Buying a brand and changing it is a big risk, particularly in a world where Google search ranking controls your fate.

Zomato de-emphasizes Bloggers

Zomato is making a number of huge mistakes, some of which I'd be glad to tell them about if they pay me enough. But one big mistake is the way they are handling bloggers. Zomato is the Yelp of India; the problem here is that we have Yelp, and all of the "Social" people; the kids, the people who want to pretend they are important, are on Yelp and they're not moving to Zomato. The bloggers network is the only thing holding it together. Blogger "reviews" are the only semi-credible ones; of course you have the dishonest "Food and Wine" sites, but some of the bloggers are objective. The only regular people who wrote regular reviews on Urbanspoon were just "friends" of the restaurants, someone who wanted to vent a complaint, or perhaps a competitor. The big thing they've done with Blogs is that they do not intermingle the reviews; so in order to "see" a blog review you have to click a link. That substantially diminishes the visibility of blogs. Many people aren't going to even realize that they're available.

They've also changed the rankings, so that only 6 months of blog posts 'count' towards the rankings. The big problem is that a re-review doesn't count, and you can't change the date of a post.
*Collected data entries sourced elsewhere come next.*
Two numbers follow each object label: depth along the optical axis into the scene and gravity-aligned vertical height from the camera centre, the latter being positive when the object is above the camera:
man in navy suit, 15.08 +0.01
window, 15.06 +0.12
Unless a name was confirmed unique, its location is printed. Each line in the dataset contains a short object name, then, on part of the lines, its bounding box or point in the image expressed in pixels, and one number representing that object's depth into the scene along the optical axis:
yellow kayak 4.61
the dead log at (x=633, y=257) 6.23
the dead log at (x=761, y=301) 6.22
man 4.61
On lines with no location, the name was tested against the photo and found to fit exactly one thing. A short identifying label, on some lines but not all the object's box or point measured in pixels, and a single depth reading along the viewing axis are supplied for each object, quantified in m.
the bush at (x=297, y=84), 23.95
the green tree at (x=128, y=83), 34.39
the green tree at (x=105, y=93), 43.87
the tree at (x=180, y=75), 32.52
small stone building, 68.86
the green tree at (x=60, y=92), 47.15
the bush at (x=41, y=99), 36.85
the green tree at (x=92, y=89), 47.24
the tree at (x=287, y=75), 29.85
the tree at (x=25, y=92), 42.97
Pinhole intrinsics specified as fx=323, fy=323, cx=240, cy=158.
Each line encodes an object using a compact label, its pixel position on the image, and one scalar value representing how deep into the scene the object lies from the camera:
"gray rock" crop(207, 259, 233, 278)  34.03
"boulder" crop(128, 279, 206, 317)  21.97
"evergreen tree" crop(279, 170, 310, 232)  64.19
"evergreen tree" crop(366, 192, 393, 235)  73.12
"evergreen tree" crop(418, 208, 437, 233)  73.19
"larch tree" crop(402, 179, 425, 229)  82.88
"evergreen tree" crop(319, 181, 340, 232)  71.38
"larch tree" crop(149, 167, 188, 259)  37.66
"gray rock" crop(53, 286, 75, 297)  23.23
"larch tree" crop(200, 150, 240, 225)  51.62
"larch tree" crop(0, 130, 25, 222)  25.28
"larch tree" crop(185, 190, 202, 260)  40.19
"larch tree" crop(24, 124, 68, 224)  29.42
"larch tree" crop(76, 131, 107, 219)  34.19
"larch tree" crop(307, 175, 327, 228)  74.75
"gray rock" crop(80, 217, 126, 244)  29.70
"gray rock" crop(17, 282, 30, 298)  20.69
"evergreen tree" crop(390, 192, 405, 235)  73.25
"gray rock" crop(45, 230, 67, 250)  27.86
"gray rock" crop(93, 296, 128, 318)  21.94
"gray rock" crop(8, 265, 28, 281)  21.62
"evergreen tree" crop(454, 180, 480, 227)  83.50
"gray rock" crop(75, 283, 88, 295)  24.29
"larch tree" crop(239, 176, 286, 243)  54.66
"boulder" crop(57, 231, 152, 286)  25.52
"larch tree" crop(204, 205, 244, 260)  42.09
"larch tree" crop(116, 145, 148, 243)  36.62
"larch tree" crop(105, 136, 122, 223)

So even though I've been to a place 5 times in 3 years, it's dated as of the first visit and it can't be changed when the review is updated. This is completely broken; Nobody wants to read a 5 year old review, however a review dated 2010 might actually have been re-visited yesterday.

Zomato Isn't Social

Zomato is the opposite of Yelp. So far, I hate it. You can't even contact another member. You can follow someone, but that's it. The timelines are confusing. And without feedback, I have no way of know if anyone is even reading what I write.

They plan to "hire" community managers (local experts), similar to what Yelp does, however they only seem to be hiring 1 person in Miami who is wiling to visit 2-3 restaurants per week. This is one person for all of South Florida; no-one in Orlando. It's a full time job, so they're not going to get a high-powered person, because I doubt they're paying much. It's not going to work, and it will cost them a lot to pay 1000s to have little impact.

It will be interesting to see whether or not Zomato can achieve the search rankings that Urbanspoon did. I wondered how Urbanspoon could maintain their high rankings even as their readership declined.

But the biggest issue is that they are not responsive. I was promised in February by their PR people that so-called Bloggers would be informed as to the details of the cutover and what changes were to be made. I've emailed them 5 times in the last week reporting bugs and other problems and I haven't received 1 response. As bad as Urbanspoon did at so many things, I always got responses, particularly when I reported something materially wrong with the product. Zomato appears to either be overmatched, or disinterested. Either of those are likely precursors to disaster. While they have a couple of things that are better than Urbanspoon, they have a LOT of things that are worse. And many of those things are important.